Monday, August 24, 2015
And--somehow?--I've reached 1300 blog posts today. I've posted something nearly every day since I commenced back on January 6, 2012 (link to that first post). So ... either I have a lot to say, or I have nothing to say--and have proved it 1300 times now.
As is my custom, I check my stats only on these "anniversary" posts (each 100 of them), and I see right now (10:37 a.m.) that I've had 239,256 "hits" on the site--an average of 184 per post. But, looking at the stats, I recognize that some days I have far fewer, other days far more. It depends on the topic, of course, and whenever I write about politics or education, the number spikes a bit. So it goes. One hundred eighty-four sounds like a lot, but, of course, I am no celebrity blogger who gets that many hits per hour (or minute), so I remain (justifiably) humble.
But (as I probably have said before?) I write these mostly for myself--and for whatever posterity will ensue.

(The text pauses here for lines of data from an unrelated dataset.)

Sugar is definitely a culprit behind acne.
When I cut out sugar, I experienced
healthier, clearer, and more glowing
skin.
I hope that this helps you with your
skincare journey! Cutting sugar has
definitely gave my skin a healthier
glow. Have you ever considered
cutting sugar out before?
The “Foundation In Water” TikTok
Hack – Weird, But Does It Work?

I'm hoping that my son--and his sons--will one day page through them and learn more about their father and grandfather. (By the way--my grandsons, early on, began calling me "Silly Papa," a name they have recently shortened to "SP." I have no idea how I could have earned such a name!)
When I began this enterprise, I assumed I would post something Now and Then--maybe once a week or so? But my Puritan work ethic has transformed Now and Then to Every Damn Day, and I can hardly describe to you the anxiety I feel when it looks as if I'm not going to be able to post something on any given day. Self-imposed tasks have all (and maybe even more of) the authority and gravity of tasks that others impose upon me--not that there are too many of those these Days of Retirement.
Among the blessings (for me) of doing this--It forces me to write, and writing, of course, forces me to think (or at least it should). And so--by writing I figure out what I think about things, just as William Godwin (father of Mary Shelley) said some two hundred years ago.
And so ... while I'm able, I'll keep this little vessel afloat and see where winds and currents carry me. So far, they've taken me places I never would have expected--and brought me pleasures I did not know existed.
And perhaps one day a grown grandson will read and say, "Silly Papa wasn't always silly, was he?"